Con el creciente uso de herramientas de inteligencia artificial en el ámbito del apoyo psicológico y emocional, un estudio reciente de la Universidad de Drexel destaca cómo los usuarios interactúan con estas tecnologías y los beneficios y riesgos que conllevan.
La IA como apoyo psicológico: expansión y tendencias
El estudio indica que el uso de modelos de inteligencia artificial para el apoyo psicológico ha experimentado un gran auge en los últimos años. Según datos de la Asociación Americana de Psicología de 2025, casi la mitad de los adultos en Estados Unidos han utilizado tecnologías de inteligencia artificial para propósitos de salud mental. Además, otro estudio de la Universidad de Brown reveló que uno de cada ocho jóvenes recurre a estas herramientas para obtener orientación psicológica.
La razón detrás de esta rápida expansión es la facilidad de acceso a estas herramientas, además de estar disponibles las 24 horas y libres de los juicios sociales que los individuos podrían enfrentar en sesiones tradicionales con profesionales de la psicología. Para muchos, estas herramientas son un puente temporal cuando los tratamientos humanos no están disponibles o son costosos.
La paradoja emocional: el delicado equilibrio entre beneficio y riesgo
El estudio resalta el concepto de «paradoja emocional», que es la contradicción entre usar la inteligencia artificial como una herramienta efectiva y el riesgo de caer en una dependencia emocional dañina. Cuando estas herramientas se utilizan para propósitos específicos como la planificación o el aprendizaje de mecanismos de adaptación, el resultado suele ser positivo.

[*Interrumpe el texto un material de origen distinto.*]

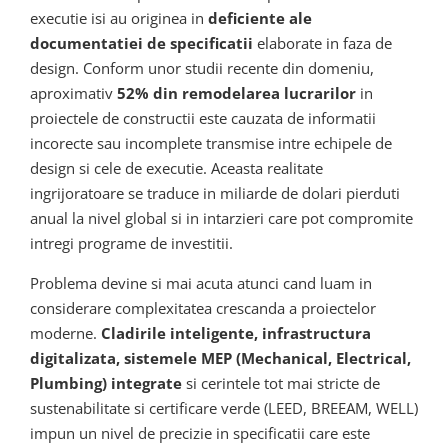
executie isi au originea in
deficiente ale
documentatiei de specificatii
elaborate in faza de
design. Conform unor studii recente din domeniu,
aproximativ
52% din remodelarea lucrarilor
in
proiectele de constructii este cauzata de informatii
incorecte sau incomplete transmise intre echipele de
design si cele de executie. Aceasta realitate
ingrijoratoare se traduce in miliarde de dolari pierduti
anual la nivel global si in intarzieri care pot compromite
intregi programe de investitii.
Problema devine si mai acuta atunci cand luam in
considerare complexitatea crescanda a proiectelor
moderne.
Cladirile inteligente, infrastructura
digitalizata, sistemele MEP (Mechanical, Electrical,
Plumbing) integrate
si cerintele tot mai stricte de
sustenabilitate si certificare verde (LEED, BREEAM, WELL)
impun un nivel de precizie in specificatii care este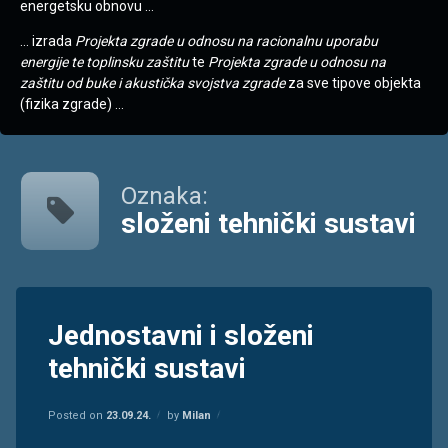
energetsku obnovu …
… izrada
Projekta zgrade u odnosu na racionalnu uporabu
energije te toplinsku zaštitu
te
Projekta zgrade u odnosu na
zaštitu od buke i akustička svojstva zgrade
za sve tipove objekta
(fizika zgrade) …
Oznaka:
složeni tehnički sustavi
Tagged
energetski
Jednostavni i složeni
certifikat
tehnički sustavi
jednostavni
jednostavni
Kategorije:
Updated on
Informacije
23.09.24.
tehnički
Posted on
23.09.24.
by
Milan
sustavi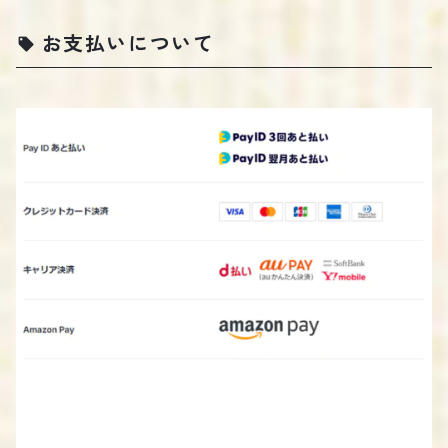
お支払いについて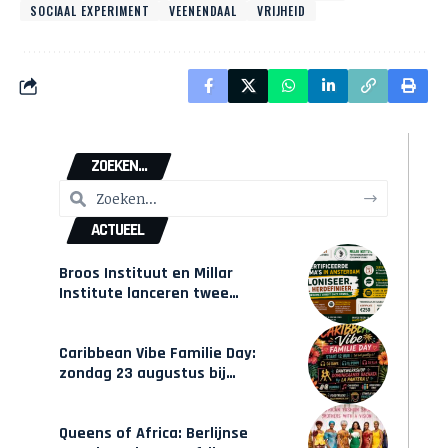
SOCIAAL EXPERIMENT
VEENENDAAL
VRIJHEID
ZOEKEN...
ACTUEEL
Broos Instituut en Millar
Institute lanceren twee
gecertificeerde Afrocentrische
opleidingen in Amsterdam
Caribbean Vibe Familie Day:
zondag 23 augustus bij
Hulsbeach
Queens of Africa: Berlijnse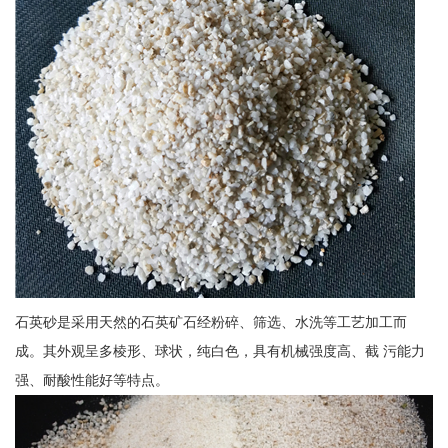
石英砂是采用天然的石英矿石经粉碎、筛选、水洗等工艺加工而
成。其外观呈多棱形、球状，纯白色，具有机械强度高、截 污能力
强、耐酸性能好等特点。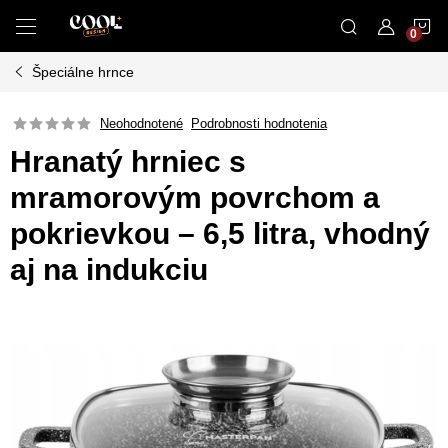
Prejsť
N
na
obsah
Špeciálne hrnce
K
Neohodnotené
Podrobnosti hodnotenia
Hranatý hrniec s
mramorovým povrchom a
pokrievkou – 6,5 litra, vhodný
aj na indukciu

Sin embargo, buscar construir una relación emocional profunda sin objetivos claros puede llevar a una dependencia emocional excesiva y al agravamiento de los síntomas psicológicos.
El estudio señala que muchos usuarios han reportado sentimientos negativos como culpa y vergüenza debido a la dependencia excesiva de estas herramientas.
Integración con la terapia humana: la necesidad de límites claros
A pesar de que estas herramientas son ampliamente aceptadas, la mayoría de los usuarios las ven como un complemento a la terapia humana y no como un sustituto. Más del 51% de las participaciones analizadas en el estudio mostraron preocupación de los usuarios por los riesgos y limitaciones relacionadas con el uso de la inteligencia artificial en la terapia psicológica.
Los investigadores enfatizan la importancia de diseñar programas de inteligencia artificial con límites y salvaguardias claras, especialmente en casos que requieren compañía o tranquilidad repetida. Estas herramientas deben estar basadas en fundamentos científicos probados y dentro de marcos de seguridad para garantizar que no se conviertan en una fuente de dependencia excesiva.
Conclusión
Este estudio ofrece perspectivas importantes sobre cómo se utiliza la inteligencia artificial en el apoyo psicológico y emocional. Aunque los investigadores señalan que los usuarios manejan estas herramientas con cautela, es esencial que estén diseñadas para garantizar seguridad y eficacia. Con la continua expansión de estas tecnologías, es crucial que los usuarios sean conscientes de los beneficios potenciales y los riesgos asociados.